An epistemic virtue is a personal quality conducive to the discovery of truth, the avoidance of error, or some other intellectually valuable goal. Current work in epistemology is increasingly value-driven, but this volume presents the first collection of essays to explore whether virtue epistemology can also be naturalistic, in the philosophical definition meaning 'methodologically continuous with science'. The essays examine the empirical research in psychology on cognitive abilities and personal dispositions, meta-epistemic semantic accounts of virtue theoretic norms, the role of emotion in knowledge, 'ought-implies can' constraints, empirically and metaphysically grounded accounts of 'proper functioning', and even applied virtue epistemology in relation to education. Naturalizing Epistemic Virtue addresses many core issues in contemporary epistemology, presents new opportunities for work on epistemic abilities, epistemic virtues and cognitive character, and will be of great interest to those studying virtue ethics and epistemology.
This is the introductory chapter of the book, which aims to launch a powerful and largely unexplored position in epistemology, naturalized virtue epistemology. Many of the chapters in the book examines empirical findings on the nature of cognitive dispositions and personality traits (Alfano, Battaly, Miller, Pritchard), and this is clearly one direction for naturalized virtue epistemology to take. The book also examines two significant worries for a would-be naturalized virtue epistemology. One problem a naturalistic turn might create for virtue epistemology is the persistent worry about normativity in naturalistic theories. A second worry is that the relevant results from the sciences will signal bad news for virtue epistemology. The book addresses a wide range of issues relevant to the project of developing a naturalized virtue epistemology. Virtue epistemology should be informed by an important development in personality psychology called the Big Five personality traits or Five- Factor Model of traits.

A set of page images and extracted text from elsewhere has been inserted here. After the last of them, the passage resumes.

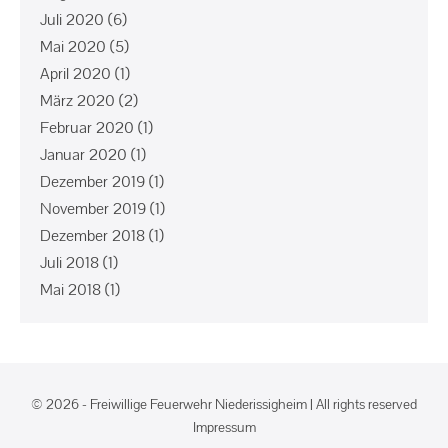
Juli 2020
(6)
Mai 2020
(5)
April 2020
(1)
März 2020
(2)
Februar 2020
(1)
Januar 2020
(1)
Dezember 2019
(1)
November 2019
(1)
Dezember 2018
(1)
Juli 2018
(1)
Mai 2018
(1)
© 2026 - Freiwillige Feuerwehr Niederissigheim | All rights reserved
Impressum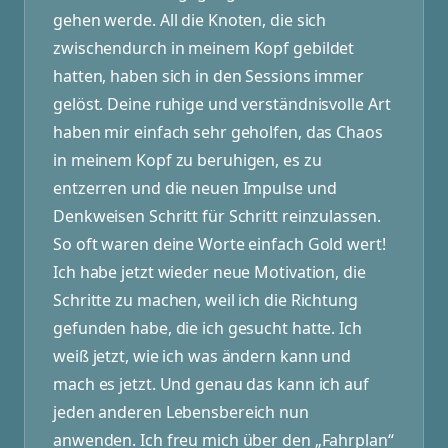
gehen werde. All die Knoten, die sich
zwischendurch in meinem Kopf gebildet
hatten, haben sich in den Sessions immer
gelöst. Deine ruhige und verständnisvolle Art
haben mir einfach sehr geholfen, das Chaos
in meinem Kopf zu beruhigen, es zu
entzerren und die neuen Impulse und
Denkweisen Schritt für Schritt reinzulassen.
So oft waren deine Worte einfach Gold wert!
Ich habe jetzt wieder neue Motivation, die
Schritte zu machen, weil ich die Richtung
gefunden habe, die ich gesucht hatte. Ich
weiß jetzt, wie ich was ändern kann und
mach es jetzt. Und genau das kann ich auf
jeden anderen Lebensbereich nun
anwenden. Ich freu mich über den „Fahrplan“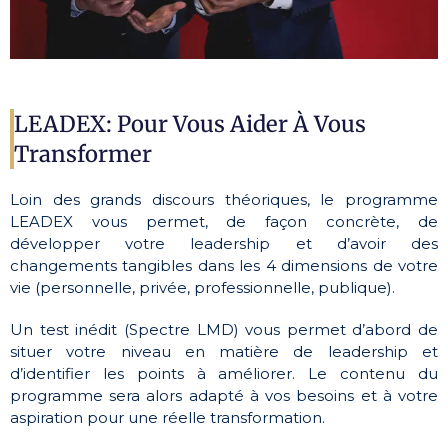
LEADEX: Pour Vous Aider À Vous
Transformer
Loin des grands discours théoriques, le programme
LEADEX vous permet, de façon concrète, de
développer votre leadership et d’avoir des
changements tangibles dans les 4 dimensions de votre
vie (personnelle, privée, professionnelle, publique).
Un test inédit (Spectre LMD) vous permet d’abord de
situer votre niveau en matière de leadership et
d’identifier les points à améliorer. Le contenu du
programme sera alors adapté à vos besoins et à votre
aspiration pour une réelle transformation.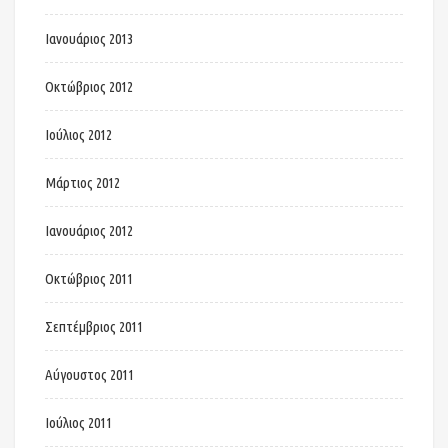
Ιανουάριος 2013
Οκτώβριος 2012
Ιούλιος 2012
Μάρτιος 2012
Ιανουάριος 2012
Οκτώβριος 2011
Σεπτέμβριος 2011
Αύγουστος 2011
Ιούλιος 2011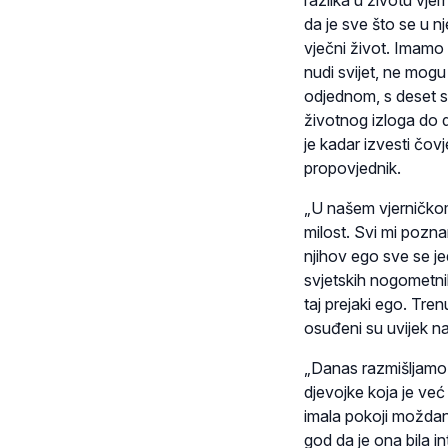
razlika u životu vjer
da je sve što se u nj
vječni život. Imamo 
nudi svijet, ne mogu
odjednom, s deset st
životnog izloga do d
je kadar izvesti čov
propovjednik.
„U našem vjerničkom 
milost. Svi mi poznam
njihov ego sve se j
svjetskih nogometni
taj prejaki ego. Tren
osuđeni su uvijek na
„Danas razmišljamo o
djevojke koja je već
imala pokoji moždani 
god da je ona bila int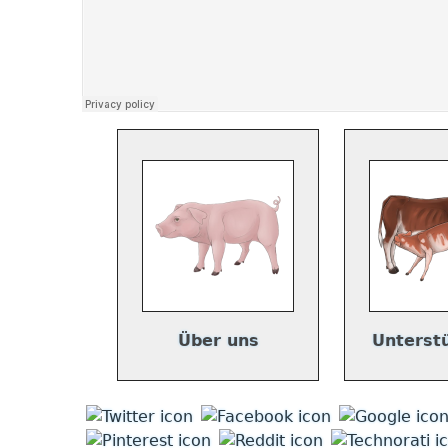
Über uns
Unterst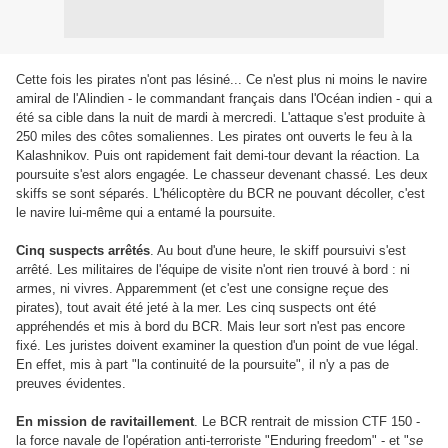
Cette fois les pirates n'ont pas lésiné... Ce n'est plus ni moins le navire
amiral de l'Alindien - le commandant français dans l'Océan indien - qui a
été sa cible dans la nuit de mardi à mercredi.
L'attaque s'est produite à
250 miles des côtes somaliennes.
Les pirates ont ouverts le feu à la
Kalashnikov. Puis ont rapidement fait demi-tour devant la réaction. La
poursuite s'est alors engagée. Le chasseur devenant chassé. Les deux
skiffs se sont séparés. L'hélicoptère du BCR ne pouvant décoller, c'est
le navire lui-même qui a entamé la poursuite.
Cinq suspects arrêtés
. Au bout d'une heure, le skiff poursuivi s'est
arrêté. Les militaires de l'équipe de visite n'ont rien trouvé à bord : ni
armes, ni vivres. Apparemment (et c'est une consigne reçue des
pirates), tout avait été jeté à la mer. Les cinq suspects ont été
appréhendés et mis à bord du BCR. Mais leur sort n'est pas encore
fixé. Les juristes doivent examiner la question d'un point de vue légal.
En effet, mis à part "la continuité de la poursuite", il n'y a pas de
preuves évidentes.
En mission de ravitaillement
. Le BCR rentrait de mission CTF 150 -
la force navale de l'opération anti-terroriste "Enduring freedom" - et "
se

Virtue epistemology standardly divides into two camps: virtue-reliabilism and virtue-responsibilism. This chapter discusses the epistemic warrant in terms of features of reliable belief-forming faculties. By treating epistemic virtue in terms of functions, and functions in terms of history, it sets out to understand functions, virtues, and warrant. The chapter explicates the etiological functions. The etiological account of functions entails an account of normal functioning and normal conditions. On the etiological account, functions arise when an item produces a beneficial effect that in turn enters into a feedback mechanism, where the mechanism explains why the item persists or reoccurs because of the beneficial effect. The chapter identifies three functional norms for any item with an etiological function: function fulfillment, normal functioning, and function fulfillment because functioning normally. Natural selection requires three elements: variation, copying, and beneficial consequences. Trial-and-error learning involves trials, variations in behavior, errors, negative reinforcers and successes, positive reinforcers.